Audible Editor Reviews
Vis and Ramin is one of the world's great love stories. It was the first major Persian romance, written between 1050 and 1055 in rhyming couplets. This remarkable work has now been superbly translated into heroic couplets (the closest metrical equivalent of the Persian) by the poet and scholar Dick Davis.
Vis and Ramin had immense influence on later Persian poetry and is very probably also the source for the tale of Tristan and Isolde, which first appeared in Europe about a century later.
The plot, complex yet powerfully dramatic, revolves around royal marital customs unfamiliar to us today. Shahru, the married queen of Mah, refuses an offer of marriage from King Mobad of Marv but promises that if she bears a daughter she will give the child to him as a bride. She duly bears a daughter, Vis, who is brought up by a nurse in the company of Mobad s younger brother Ramin. By the time Vis reaches the age of marriage, Shahru has forgotten her promise and instead weds her daughter to Vis' older brother, Viru. The next day Mobad's brother Zard arrives to demand the bride, and fighting breaks out, during which Vis' father is killed. Mobad then bribes Shahru to hand Vis over to him.
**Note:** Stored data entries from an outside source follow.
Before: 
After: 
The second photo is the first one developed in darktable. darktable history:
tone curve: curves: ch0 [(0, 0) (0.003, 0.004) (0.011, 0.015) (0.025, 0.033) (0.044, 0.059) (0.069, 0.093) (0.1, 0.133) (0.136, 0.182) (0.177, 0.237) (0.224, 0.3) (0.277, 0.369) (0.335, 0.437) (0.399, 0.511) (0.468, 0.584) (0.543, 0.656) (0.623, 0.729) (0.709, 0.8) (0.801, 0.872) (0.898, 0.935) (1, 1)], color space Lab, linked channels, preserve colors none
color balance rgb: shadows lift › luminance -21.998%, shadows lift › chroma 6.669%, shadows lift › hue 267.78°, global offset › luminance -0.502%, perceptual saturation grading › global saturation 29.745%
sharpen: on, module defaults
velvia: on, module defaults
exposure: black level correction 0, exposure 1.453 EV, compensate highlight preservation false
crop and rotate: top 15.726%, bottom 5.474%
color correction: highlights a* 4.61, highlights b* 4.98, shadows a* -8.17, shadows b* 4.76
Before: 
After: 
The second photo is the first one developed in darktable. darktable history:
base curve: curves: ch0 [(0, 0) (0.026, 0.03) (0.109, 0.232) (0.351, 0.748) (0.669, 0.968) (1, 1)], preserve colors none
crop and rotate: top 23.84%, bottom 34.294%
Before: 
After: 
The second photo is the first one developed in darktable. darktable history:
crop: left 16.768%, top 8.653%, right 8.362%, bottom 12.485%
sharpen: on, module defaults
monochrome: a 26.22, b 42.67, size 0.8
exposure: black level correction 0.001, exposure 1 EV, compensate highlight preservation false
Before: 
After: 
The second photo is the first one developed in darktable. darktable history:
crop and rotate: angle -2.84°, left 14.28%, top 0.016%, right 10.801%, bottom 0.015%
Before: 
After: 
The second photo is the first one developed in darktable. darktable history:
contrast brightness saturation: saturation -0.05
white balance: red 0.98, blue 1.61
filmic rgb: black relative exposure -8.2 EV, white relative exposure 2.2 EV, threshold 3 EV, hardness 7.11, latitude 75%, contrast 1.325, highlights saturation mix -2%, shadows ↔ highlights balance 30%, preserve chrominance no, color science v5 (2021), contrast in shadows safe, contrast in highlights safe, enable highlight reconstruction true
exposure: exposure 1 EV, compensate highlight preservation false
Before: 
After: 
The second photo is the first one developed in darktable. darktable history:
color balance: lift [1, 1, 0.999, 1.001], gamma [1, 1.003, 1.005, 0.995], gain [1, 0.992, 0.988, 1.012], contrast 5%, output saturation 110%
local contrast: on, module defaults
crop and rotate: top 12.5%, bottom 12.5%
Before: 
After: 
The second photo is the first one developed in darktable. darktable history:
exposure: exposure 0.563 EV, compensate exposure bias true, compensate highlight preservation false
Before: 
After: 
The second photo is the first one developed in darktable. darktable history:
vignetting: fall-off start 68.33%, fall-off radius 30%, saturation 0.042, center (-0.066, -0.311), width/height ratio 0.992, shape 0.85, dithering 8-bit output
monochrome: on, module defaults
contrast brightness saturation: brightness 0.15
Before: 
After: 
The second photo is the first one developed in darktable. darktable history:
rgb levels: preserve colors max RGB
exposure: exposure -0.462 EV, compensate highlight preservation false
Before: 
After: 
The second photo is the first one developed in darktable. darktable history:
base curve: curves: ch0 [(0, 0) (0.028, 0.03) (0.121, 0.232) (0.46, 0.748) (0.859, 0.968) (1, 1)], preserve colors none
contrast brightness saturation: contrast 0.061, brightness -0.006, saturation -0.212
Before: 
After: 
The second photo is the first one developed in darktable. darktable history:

Mobad's brother Ramin escorts Vis to her new husband and falls in love with her on the way.
Vis has no love for Mobad and turns to her old nurse for help.
Told in language that is lush, sensual and highly inventive, Vis and Ramin is a masterpiece of psychological perceptiveness and characterization: Shahru is worldly and venal, the nurse resourceful and amoral (she will immediately remind Western readers of the nurse in Shakespeare's Romeo and Juliet), Vis high-spirited and determined, Ramin impetuous and volatile. And the hopeless psychological situation of Vis' husband, Mobad, flickers wearily from patience to self-assertion to fury and back again.
The origins of Vis and Ramin, are obscure. The story dates from the time of the Parthians (who ruled Persia from the third century bce to the third century ce), and certainly existed in oral and perhaps written form before the eleventh century Persian poet Fakhraddin Gorgani composed the version that has come down to us.